Les six premiers volumes de La Méthode figurent en bonne place dans ma bibliothèque. En fait, l’œuvre d’Edgar Morin remplit près de trois rayons entiers, soit plus d’une centaine de livres ! Il y a quelques semaines un nouvel opus est venu s’ajouter au précédent : le « septième volume » de La Méthode, publié par Actes sud, intitulé La Méthode de La Méthode. Ce livre, présenté comme un « manuscrit perdu », a été rédigé en 1983 et devait constituer le troisième et dernier volume de l’entreprise. Puis ce manuscrit a été mis de côté, « oublié » (comment peut-on oublier un livre de 400 pages ?) avant d’être retrouvé et traduit (en Italie) à un moment où Morin s’était déjà lancé dans une suite, enrichie d’idées nouvelles 1. Cette histoire m’a remis en tête un autre « manuscrit perdu » : un volume inachevé de La Méthode, consacré au « devenir du devenir », qu’Edgar m’avait confié au début des années 2010. À l’époque, nous discutions beaucoup de la révolution en cours dans les sciences du vivant : les idées d’épigenèse, de coévolution, de symbiose. Autant de thèmes qui permettaient de repenser la dynamique évolutive (des bactéries aux humains) sous un nouvel angle 2. Un jour, alors que nous discutions de tout cela autour d’une tasse de thé (ou d’un verre de vin, je ne sais plus), Edgar m’a dit : « Attends, j’ai quelque chose à te montrer. » Il a sorti d’un placard un gros dossier bleu avec en titre « Le devenir du devenir ». « Tiens, on pourrait le finir ensemble ! » Très excité à l’idée de corédiger un volume de La Méthode avec mon ex-maître à penser, je me suis mis aussitôt au travail. Mais j’ai vite mesuré l’ampleur de la tâche. Le manuscrit n’était encore qu’une ébauche, trop partielle pour être menée à bien, nécessitant un énorme travail de mise à jour et de réorganisation. J’ai donc remis le travail à plus tard. Puis le temps a passé ; d’autres projets ont vu le jour. Le Devenir du devenir a progressivement été oublié. Si le temps et l’énergie m’ont manqué pour mettre en œuvre ce projet commun, il y avait sans doute quelque chose qui m’a conduit plus ou moins consciemment à renoncer. Le manuscrit d’Edgar était certes une ébauche trop embryonnaire et donc immature pour envisager une simple publication remaniée, mais une autre raison cachée m’a fait hésiter : une incapacité (ou une résistance) à adhérer pleinement à la démarche et à ses idées.

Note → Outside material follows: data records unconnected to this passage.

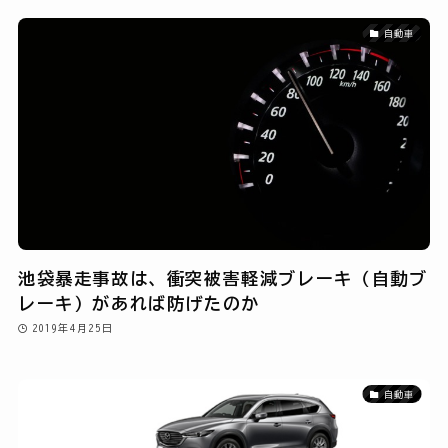
自動車
池袋暴走事故は、衝突被害軽減ブレーキ（自動ブ
レーキ）があれば防げたのか
2019年4月25日
自動車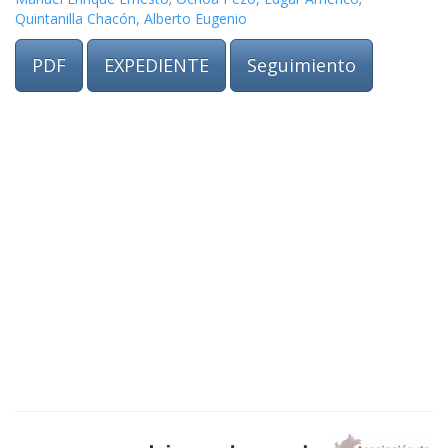
Quintanilla Chacón, Alberto Eugenio
PDF
EXPEDIENTE
Seguimiento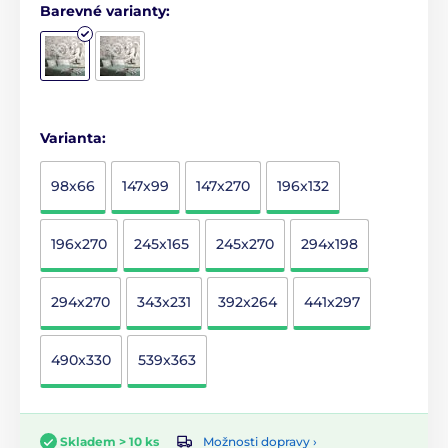
Barevné varianty:
Varianta:
98x66
147x99
147x270
196x132
196x270
245x165
245x270
294x198
294x270
343x231
392x264
441x297
490x330
539x363
Možnosti dopravy ›
Skladem > 10 ks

La théorie de la complexité
Le projet de La Méthode a pris corps, Edgar l’a raconté maintes fois, au début des années 1960 à New York, lors d’un séjour à l’hôpital. Il venait de contracter une grave maladie qui l’a immobilisé plusieurs semaines. Durant ce repos forcé, il s’est mis à réfléchir à quelques questions fondamentales longtemps refoulées – sur la vie, l’évolution, l’histoire, la nature humaine et ses capacités de se connaître. Au cours de sa convalescence, il rédige un journal, Le Vif du sujet, où sont déjà en germe les idées de La Méthode. Cette aventure intellectuelle, Edgar la nommera plus tard « complexité ». Une intuition fondamentale gouverne toute l’entreprise : l’étude de l’être humain a été artificiellement détachée de sa nature animale et son enracinement biologique et physique, ne permettant de fait pas de comprendre sa nature véritable. Les sciences humaines se sont dissociées en des domaines disciplinaires clos sur eux-mêmes (sociologie, psychologie, anthropologie, histoire), donnant de l’humain une vision morcelée (le social, le psychique, la culture, le langage). Ce découpage disciplinaire a certes été une source du progrès des connaissances, mais rend aussi aveugle. D’où la nécessité de repenser l’humain en reliant ce qui a été artificiellement disjoint. La Méthode se présente donc comme une tentative pour forger une armature intellectuelle nouvelle destinée à affronter la complexité de l’humain : un être qui ne peut être réduit à une de ses composantes, ni dissous dans une approche englobante.